◆ Task objective: Show me every line in the listing that has the word "packaging".

◆ Exercise inputs:

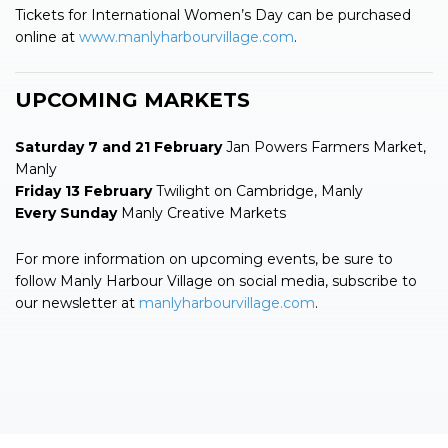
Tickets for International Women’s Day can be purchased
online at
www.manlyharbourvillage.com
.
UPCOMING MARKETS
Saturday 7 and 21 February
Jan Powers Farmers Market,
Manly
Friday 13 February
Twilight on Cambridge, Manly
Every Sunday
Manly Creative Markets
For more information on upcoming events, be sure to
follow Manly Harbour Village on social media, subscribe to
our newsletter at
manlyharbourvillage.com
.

...

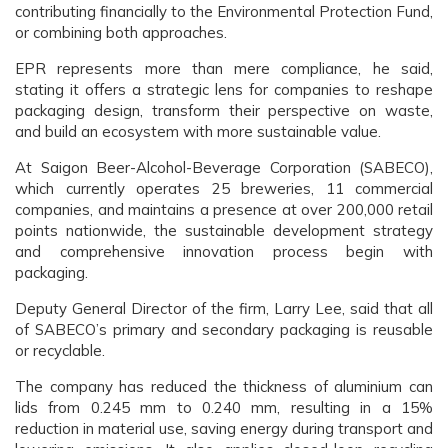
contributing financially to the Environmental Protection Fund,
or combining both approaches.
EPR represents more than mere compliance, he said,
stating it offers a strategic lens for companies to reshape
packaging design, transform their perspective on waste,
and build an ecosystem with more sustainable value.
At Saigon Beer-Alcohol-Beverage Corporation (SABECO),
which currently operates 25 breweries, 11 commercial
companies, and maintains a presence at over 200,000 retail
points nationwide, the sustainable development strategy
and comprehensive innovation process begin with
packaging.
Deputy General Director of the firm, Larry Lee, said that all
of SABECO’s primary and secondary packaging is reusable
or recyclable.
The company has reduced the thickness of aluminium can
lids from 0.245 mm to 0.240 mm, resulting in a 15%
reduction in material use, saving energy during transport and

◆ Problem solution:
packaging design, transform their perspective on waste,
packaging.
of SABECO’s primary and secondary packaging is reusable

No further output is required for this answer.